Work to complete:
(a) In the article on St. Sergius and Putin, in what year did the church make Nicholas II and his immediate family saints?
(b) Write the next part of the article on St. Sergius and Putin, starting after the final sentence shown.

begin Given text

St. Sergius, Vladimir Putin and the mysterious Russian soul

For those who care about the fine details of international policy, here is the latest -- care of Time magazine -- on the popularity of one Vladimir Putin among his own people.

A new poll released this week by the Levada Center reports that the Russian President currently enjoys an approval rating of 87% -- a 4-point jump since a similar survey was completed in May, according to the Moscow Times.
Meanwhile in the U.S., where the economy is bouncing back and the White House has largely retreated from militaristic interventions abroad, President Barack Obama’s approval rating sagged to 40% this week -- its lowest point to date.

The implication is that Obama is pursuing policies that, if voters were rational, would lead to better poll numbers. Meanwhile, it appears that Putin is being very Russian. Apparently, Russians like that.

This brings me to that recent story in The New York Times that inspired some recent emails to your GetReligionistas. Before we get back to Putin and the quest to understand the soul of Russia, let's look at an all-too-familiar error in this report, the mistake that ticked off some of our loyal readers.

The voice in this passage is Vladimir Bubelev, a navy reserves officer who -- crucial details for the Times team -- has a brass pin on his lapel showing the profile of Nicholas II, the last czar. Actually, in the eyes of the Russians, wouldn't that be the martyred St. Nicholas II? Yes, the story mentions that fact later on.

At the heart of this story is one of the most revered saints in Orthodox Christianity in Russia -- St. Sergius. Millions of Russians, including Putin, are celebrating the 700th anniversary of this saint in rites that the Times team -- accurately -- stresses are linked to deep feelings of Russian nationalism.

As it happens, the birthday of St. Sergius and the anniversary of the death of Nicholas II fall within a couple of days of each other in July. The church made Nicholas II and his immediate family saints in 2000. The czar’s 1917 overthrow was for many Orthodox faithful the last time that a man anointed by God governed Russia.

When the czars ruled, Mr. Bubelev persisted, Russia evoked both nobility and morality. The Romanovs deeply revered both St. Sergius and a later, 19th-century monk, St. Seraphim of Sarov, also worshiped by the Russian Orthodox.

Ah, there it is once again -- the word "worship" connected to an ancient faith's reverence for the saints. Once again let me stress that using that term in this context is both inaccurate and, for Orthodox believers, quite offensive. As the OrthodoxWiki site notes:

Veneration (gr. doulia) is a way to show great respect and love for the holy. It is to treat something or someone with reverence, deep respect, and honor. Veneration is distinct from worship (gr. latreia), for worship is a total giving over of the self to be united with God, while veneration is showing delight for what God has done.

end Given text
begin Supplied records

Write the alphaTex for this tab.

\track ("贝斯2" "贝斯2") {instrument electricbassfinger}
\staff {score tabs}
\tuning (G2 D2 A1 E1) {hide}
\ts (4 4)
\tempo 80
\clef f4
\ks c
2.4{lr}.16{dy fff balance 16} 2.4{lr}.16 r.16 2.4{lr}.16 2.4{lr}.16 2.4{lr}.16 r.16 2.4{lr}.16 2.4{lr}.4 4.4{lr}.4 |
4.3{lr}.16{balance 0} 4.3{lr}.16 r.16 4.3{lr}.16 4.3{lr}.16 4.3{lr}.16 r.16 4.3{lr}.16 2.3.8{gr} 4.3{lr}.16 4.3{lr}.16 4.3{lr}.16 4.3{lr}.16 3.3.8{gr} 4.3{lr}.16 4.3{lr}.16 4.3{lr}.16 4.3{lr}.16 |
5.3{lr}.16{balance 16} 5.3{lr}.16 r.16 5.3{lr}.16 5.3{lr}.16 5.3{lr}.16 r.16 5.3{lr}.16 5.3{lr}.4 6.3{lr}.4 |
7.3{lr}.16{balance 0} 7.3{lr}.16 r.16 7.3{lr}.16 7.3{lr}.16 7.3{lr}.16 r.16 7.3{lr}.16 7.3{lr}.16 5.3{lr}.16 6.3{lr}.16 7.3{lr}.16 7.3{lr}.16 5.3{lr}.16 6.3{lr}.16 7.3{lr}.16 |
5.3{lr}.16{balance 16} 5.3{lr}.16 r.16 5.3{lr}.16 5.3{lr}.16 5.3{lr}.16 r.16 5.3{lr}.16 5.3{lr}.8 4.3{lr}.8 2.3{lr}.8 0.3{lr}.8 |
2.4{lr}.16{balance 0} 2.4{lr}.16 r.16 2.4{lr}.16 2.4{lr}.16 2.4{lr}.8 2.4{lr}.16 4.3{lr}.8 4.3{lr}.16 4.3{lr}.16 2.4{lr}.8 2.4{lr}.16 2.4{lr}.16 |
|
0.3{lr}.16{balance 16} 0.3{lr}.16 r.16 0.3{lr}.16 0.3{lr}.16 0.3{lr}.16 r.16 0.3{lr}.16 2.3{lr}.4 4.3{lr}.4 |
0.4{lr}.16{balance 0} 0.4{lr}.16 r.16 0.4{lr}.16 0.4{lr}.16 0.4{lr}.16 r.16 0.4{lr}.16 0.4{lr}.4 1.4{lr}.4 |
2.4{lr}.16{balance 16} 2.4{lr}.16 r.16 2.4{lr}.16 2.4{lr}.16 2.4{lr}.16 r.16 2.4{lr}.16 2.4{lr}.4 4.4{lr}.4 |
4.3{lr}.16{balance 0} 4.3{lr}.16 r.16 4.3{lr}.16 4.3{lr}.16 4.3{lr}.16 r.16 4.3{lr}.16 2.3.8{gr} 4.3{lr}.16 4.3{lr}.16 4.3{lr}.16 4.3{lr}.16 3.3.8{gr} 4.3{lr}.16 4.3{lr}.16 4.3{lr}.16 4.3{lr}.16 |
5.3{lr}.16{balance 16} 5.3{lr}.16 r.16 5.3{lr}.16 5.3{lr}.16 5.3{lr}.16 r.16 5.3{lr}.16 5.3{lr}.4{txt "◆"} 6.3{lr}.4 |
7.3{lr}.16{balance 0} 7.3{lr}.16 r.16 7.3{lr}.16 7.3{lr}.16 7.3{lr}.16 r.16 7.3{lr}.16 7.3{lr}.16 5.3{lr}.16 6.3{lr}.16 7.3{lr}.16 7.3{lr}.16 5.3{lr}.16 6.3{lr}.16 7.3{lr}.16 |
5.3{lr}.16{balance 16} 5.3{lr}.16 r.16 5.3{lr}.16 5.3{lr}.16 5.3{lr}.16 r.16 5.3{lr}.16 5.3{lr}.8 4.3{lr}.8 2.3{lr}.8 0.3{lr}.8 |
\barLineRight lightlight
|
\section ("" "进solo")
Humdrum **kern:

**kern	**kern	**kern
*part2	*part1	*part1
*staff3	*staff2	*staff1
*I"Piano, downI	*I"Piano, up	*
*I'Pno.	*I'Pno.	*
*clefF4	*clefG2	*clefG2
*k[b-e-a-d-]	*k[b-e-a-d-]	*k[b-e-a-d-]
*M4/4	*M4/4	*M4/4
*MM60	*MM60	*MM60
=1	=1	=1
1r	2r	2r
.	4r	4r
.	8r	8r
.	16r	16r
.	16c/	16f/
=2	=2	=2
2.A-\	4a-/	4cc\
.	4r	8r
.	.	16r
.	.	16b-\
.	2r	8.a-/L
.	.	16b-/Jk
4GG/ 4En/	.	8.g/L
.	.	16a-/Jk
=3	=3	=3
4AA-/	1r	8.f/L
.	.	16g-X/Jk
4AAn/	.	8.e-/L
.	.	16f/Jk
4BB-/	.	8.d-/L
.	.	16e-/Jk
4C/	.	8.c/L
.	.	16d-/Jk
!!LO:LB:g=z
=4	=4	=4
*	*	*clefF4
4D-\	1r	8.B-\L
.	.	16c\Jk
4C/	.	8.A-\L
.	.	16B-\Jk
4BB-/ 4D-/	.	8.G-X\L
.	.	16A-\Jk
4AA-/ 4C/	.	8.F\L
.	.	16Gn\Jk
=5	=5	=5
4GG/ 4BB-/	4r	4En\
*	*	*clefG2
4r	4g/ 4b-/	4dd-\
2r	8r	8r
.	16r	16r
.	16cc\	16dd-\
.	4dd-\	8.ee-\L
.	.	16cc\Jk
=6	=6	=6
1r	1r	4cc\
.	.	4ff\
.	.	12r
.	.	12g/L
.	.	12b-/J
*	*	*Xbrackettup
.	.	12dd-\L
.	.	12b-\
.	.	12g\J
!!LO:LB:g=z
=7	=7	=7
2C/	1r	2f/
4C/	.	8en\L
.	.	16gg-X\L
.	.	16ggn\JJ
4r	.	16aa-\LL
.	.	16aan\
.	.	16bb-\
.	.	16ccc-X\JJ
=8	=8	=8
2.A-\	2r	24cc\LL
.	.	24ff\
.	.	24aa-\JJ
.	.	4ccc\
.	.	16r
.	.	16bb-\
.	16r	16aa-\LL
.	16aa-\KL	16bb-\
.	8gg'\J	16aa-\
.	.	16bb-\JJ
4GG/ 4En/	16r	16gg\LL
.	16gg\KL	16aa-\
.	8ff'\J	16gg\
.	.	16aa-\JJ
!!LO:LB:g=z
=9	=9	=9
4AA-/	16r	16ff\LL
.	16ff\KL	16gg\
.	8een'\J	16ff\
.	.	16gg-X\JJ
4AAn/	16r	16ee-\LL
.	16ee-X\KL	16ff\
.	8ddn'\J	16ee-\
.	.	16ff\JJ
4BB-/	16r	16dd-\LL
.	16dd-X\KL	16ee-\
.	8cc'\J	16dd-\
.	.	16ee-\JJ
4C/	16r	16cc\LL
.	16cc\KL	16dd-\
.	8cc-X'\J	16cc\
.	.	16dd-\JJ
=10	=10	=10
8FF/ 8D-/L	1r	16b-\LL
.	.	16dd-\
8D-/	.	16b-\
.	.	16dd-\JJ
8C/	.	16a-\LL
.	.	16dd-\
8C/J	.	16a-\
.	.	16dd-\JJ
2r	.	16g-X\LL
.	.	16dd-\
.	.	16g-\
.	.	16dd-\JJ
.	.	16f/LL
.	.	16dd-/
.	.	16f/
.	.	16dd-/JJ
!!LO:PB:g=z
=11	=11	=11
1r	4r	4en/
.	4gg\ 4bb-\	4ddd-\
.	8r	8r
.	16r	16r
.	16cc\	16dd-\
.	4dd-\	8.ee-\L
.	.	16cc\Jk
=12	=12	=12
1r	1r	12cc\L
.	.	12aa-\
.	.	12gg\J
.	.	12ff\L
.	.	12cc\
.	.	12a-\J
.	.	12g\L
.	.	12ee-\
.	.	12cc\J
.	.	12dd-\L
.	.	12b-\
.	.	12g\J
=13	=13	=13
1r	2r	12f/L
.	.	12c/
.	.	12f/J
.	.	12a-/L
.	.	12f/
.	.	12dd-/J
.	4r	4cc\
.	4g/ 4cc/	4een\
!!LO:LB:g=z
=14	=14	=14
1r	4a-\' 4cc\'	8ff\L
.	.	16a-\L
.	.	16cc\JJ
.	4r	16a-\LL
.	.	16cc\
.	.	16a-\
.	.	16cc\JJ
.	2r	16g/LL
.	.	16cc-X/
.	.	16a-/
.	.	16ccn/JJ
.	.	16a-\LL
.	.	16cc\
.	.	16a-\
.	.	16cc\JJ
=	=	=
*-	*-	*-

end Supplied records

Task-by-task results:
(a) 2000

(b)
So all the Times team had to do was note that these saints are "venerated by the Russian Orthodox" and all would be well in that particular sentence.

Am I making too big a deal out of this? Journalists may want to ask an Eastern Orthodox priest about this. Worship is reserved for the Holy Trinity. Period. Moving on.

The key to this story is that Putin's actions, during this time of celebration, are being viewed (surprise, surprise) in a strictly political context. Yet anyone who knows anything about Russia -- past and present -- knows that questions of Russian unity and identity are both cultural, political and religious, all at the same time. The Times team seems to think it is unusual for Putin to acknowledge this.

The story does do a decent job of noting the religious history that looms over the current tensions with the European Union and western Ukraine.

The birth of the Russian Orthodox faith dates back to Vladimir the Great, grand prince of Kiev, and the mass baptisms performed at his behest there in 988, bringing Christianity to what then became Holy Rus.
But now that Russia and Ukraine are locked in a proxy war, the government and the church realize that the physical link to an important religious symbol is being severed, noted Geraldine Fagan, author of “Believing in Russia -- Religious Policy After Communism.”

Because those roots -- not to mention the relics of St. Vladimir himself -- are in the territory of an estranged neighbor, Russia appears to be casting St. Sergius as his replacement, Ms. Fagan said.

So this trend would be good for Ukraine? This is a sign that Russia's leaders are no longer as concerned with the crucial role that Ukraine plays in the history of their land and their church? So Putin has moved on and is recognizing the powerful symbolism of St. Sergius and his role in religious unity in the land?

This Times report does a good job of quoting a number of voices coming at these questions from a variety of angles. The unifying theme, of course, is that Putin is a political strongman. Duly noted. 

However, near the end of the article something unusual happens. The Times let's Putin speak -- on a topic that is larger than mere politics. Is this the voice that many Russians are hearing?

Mr. Putin, who attended the anniversary celebration less than 24 hours after a civilian plane disaster in Ukraine that many blamed on Moscow, addressed the faithful for only about five minutes. He lauded the “patriotic, national and moral resurgence” inspired by the monk, including his campaign to build monasteries as both spiritual centers and real fortresses to protect Russia.

“His wise and solid words as a mentor and guide were a spiritual pillar and support during a difficult time of foreign invasion and internal discord,” Mr. Putin said.

“It was then that he spoke his prophetic words: ‘Our salvation lies in love and unity,' ” Mr. Putin said. “This appeal, filled with unshakable faith, helped to unite Russia’s lands and stamped itself forever on our people’s soul and in our historical memory.”

So is the story one-sided or not?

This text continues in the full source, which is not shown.